Paternalisme bienveillant pour les uns, dictature pour les autres, la Commission qui dirige le territoire pendant 15 ans est nommée directement par Londres. Elle comporte six membres, dont trois doivent venir de Terre-Neuve. Le président de la Commission est le gouverneur de Terre-Neuve, également nommé par Londres. Au moment du référendum, Terre-Neuve n’a donc pas de gouvernement démocratiquement élu…

Après six ans de conflit difficile pendant le Seconde guerre mondiale (1939-1945), la Grande-Bretagne, financièrement épuisée cherche à se départir de Terre-Neuve. Un des enjeux majeurs de la guerre et l’idée que vont mettre à l’avant les démocraties occidentales est le droit des peuples à disposer d’eux-mêmes. Le choix sera donc laissé aux Terre-Neuviens du gouvernement dont ils veulent. Une Assemblée constituante est mise sur pied, la « National Convention », composée de 45 membres élus par la population, chargée d’étudier et de débattre la question de la forme que prendra le futur gouvernement. La décision finale reviendrait au peuple lors d’une consultation populaire.

Après 18 mois de travaux et délibération soit le 29 janvier 1948, l’assemblée en vient à la conclusion que l’option de la confédération avec le Canada ne fera pas parti des choix offerts aux Terre-Neuviens.
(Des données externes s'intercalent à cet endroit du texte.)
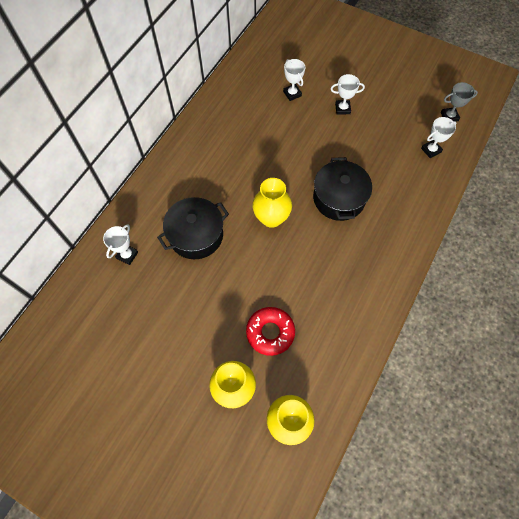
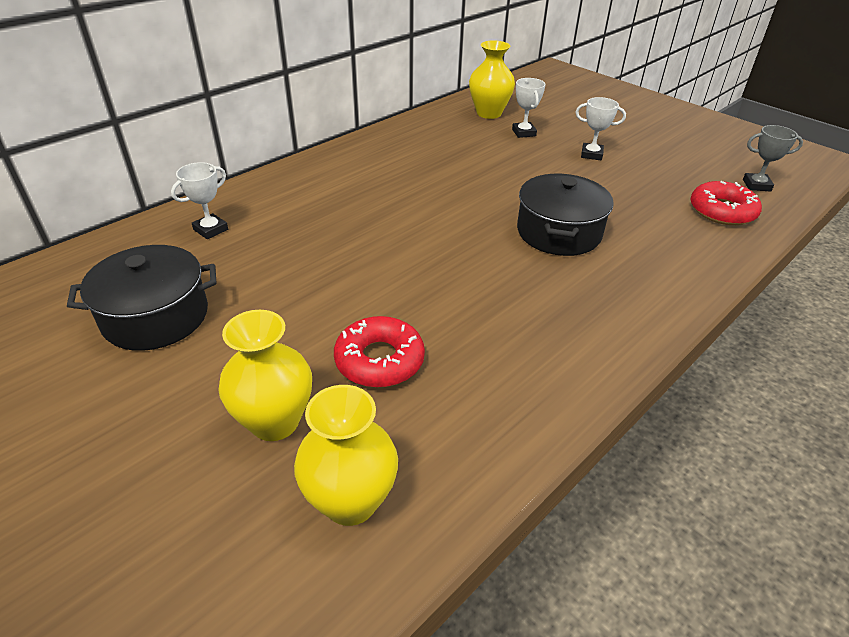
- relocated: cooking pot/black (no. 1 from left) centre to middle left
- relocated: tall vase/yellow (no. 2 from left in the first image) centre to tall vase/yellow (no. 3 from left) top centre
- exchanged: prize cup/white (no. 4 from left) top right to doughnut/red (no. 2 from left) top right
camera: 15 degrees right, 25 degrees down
Les deux choix offerts seront:

1. Le gouvernement responsable comme celui d’avant 1934 (l’indépendance).

2. La Commission de gouvernement (le statu quo).

Par une curieuse tournure des évènements, l’option de la confédération avec le Canada finira tout de même par se retrouver sur le bulletin de vote. L’historien David MacKenzie commente « Le Bureau des relations du Commonwealth avait conservé pour la décision définitive sur ce qui devait paraître sur le bulletin de vote et vu le sentiment de la Grande-Bretagne et du Canada à ce sujet, il ne pouvait y avoir qu’une décision […] L’option de la confédération a donc été incluse sur le bulletin parce que c’était la politique soutenue par le Canada et la Grande-Bretagne ».  Le référendum prévu ne comporterait ainsi non pas deux, mais bien trois choix. Cette décision venue d’en haut était pourtant contraire à ce qui avait été décidé par l’assemblée élue par les gens de Terre-Neuve. À partir de ce moment, le référendum en devient un à deux tours: Si, lors du premier tours, aucun des choix n’obtenait une majorité, il y aurait un deuxième tour, qui n’inclurait que les deux choix ayant obtenu le plus de voix.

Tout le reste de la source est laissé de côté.